Who Is Your Third Party?
In relationships and community: Choose it carefully.
Posted November 16, 2021 | Reviewed by Ekua Hagan
- True communion between two people is only possible if at least one third party is part of the pact.
- In a functioning community, every member serves as a third party, actually or virtually, constantly or occasionally.
- The third party provides the transcendence that true community needs. Otherwise, it’s just a tribe.
In “Move Through Uncertainty,” a 60-minute session at Concrete Love, this year’s gathering of the House of Beautiful Business, dancer and choreographer John Michael Schert and his partner, Brett Perry, deconstructed and reconstructed a dance choreography to derive lessons for leadership, creativity, and collaboration. Encouraging attendees to step into the unknown, to explore the edge and the precarious, they demonstrated how intuition, improvisation, somatic intelligence, and “art-making” can help us navigate a complex world.
It was a wondrous session, so elegant and true that it moved many in the audience to tears. We were witness to a leadership lecture and a leadership performance, a reflection on beauty and the making of beauty at once.
John Michael’s presentation had many striking lines, but one observation stood out for me: the importance of the “third party” in relationships. Person to person, 1:1, he argued, we are usually able to resolve our differences, find common ground, and align. The complicating factor, however, is the presence of an actual or imagined third party — the voice in our heads that reminds of us the judgment of the public, a peer group, or a loved one; a codex, an image, a moral authority, or simply a social norm or convention: Would they approve, or at least validate what I’m thinking? Would they see my compromising as betrayal, my surrender as weakness? What narrative would they construct? Will they dismiss as awkward contradictions the multitudes that I contain?

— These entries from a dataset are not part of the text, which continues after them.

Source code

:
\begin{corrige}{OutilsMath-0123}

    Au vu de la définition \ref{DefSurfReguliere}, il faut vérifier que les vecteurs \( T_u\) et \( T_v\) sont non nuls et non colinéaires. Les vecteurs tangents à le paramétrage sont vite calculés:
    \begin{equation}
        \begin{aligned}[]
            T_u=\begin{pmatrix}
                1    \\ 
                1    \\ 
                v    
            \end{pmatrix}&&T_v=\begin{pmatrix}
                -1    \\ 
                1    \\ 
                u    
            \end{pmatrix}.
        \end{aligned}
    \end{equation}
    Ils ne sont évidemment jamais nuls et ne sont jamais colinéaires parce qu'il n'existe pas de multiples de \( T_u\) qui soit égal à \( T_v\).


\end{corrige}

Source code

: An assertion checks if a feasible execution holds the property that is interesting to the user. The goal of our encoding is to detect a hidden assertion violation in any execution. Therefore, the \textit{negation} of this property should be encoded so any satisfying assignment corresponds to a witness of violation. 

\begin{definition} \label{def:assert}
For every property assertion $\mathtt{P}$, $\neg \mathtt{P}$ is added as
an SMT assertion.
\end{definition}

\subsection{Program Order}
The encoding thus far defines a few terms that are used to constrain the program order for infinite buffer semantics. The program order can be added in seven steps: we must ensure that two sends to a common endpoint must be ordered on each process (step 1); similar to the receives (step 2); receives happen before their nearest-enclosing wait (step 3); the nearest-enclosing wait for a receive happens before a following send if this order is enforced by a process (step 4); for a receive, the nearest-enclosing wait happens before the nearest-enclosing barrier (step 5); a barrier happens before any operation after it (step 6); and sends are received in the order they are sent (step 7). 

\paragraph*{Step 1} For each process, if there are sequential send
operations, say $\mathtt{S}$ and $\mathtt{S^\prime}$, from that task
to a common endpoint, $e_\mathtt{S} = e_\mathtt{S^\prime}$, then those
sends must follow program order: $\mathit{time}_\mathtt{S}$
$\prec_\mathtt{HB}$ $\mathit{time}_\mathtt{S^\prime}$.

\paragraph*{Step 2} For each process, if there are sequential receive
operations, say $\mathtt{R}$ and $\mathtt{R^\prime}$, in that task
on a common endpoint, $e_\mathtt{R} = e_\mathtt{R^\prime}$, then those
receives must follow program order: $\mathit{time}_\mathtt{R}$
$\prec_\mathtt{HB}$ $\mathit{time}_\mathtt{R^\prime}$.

While reminiscent of Freud’s superego, the concept of the third party is less of a conscience and more of a spectator. The third party affirms a collaboration as vital. True communion between two people is only possible if at least one-third party is part of the pact. We may feel friendship or love as a couple, but we perform it in front of others. The third party provides a frame against which we can define ourselves and find meaning. It is no coincidence that if relationships begin to erode, it is often a third-party fail, and one solution is to replace the inactive or no-longer-effective third party with another one: the therapist.
The importance of a third party applies to communities, too, which in essence are nothing but a string of relationships and collaborations connected through a shared purpose and shared rituals. But what is perhaps even more important is that in a functioning community, every member serves as a third party, actually or virtually, constantly or occasionally — like a circle where everybody can see everybody and holds one another accountable.
The third party provides the transcendence that true community needs. Otherwise, it’s just a tribe.
When I wrote my first book, The Business Romantic, I assembled an “inner circle” of people I knew really well alongside professional acquaintances and strangers whose work I admired. I invited them to join me for a one-day event in Munich in January 2013 to present my nascent idea and ask for their feedback, guidance, and support. They served as the third party for my personal quest, but by doing so they became my community. We became a community.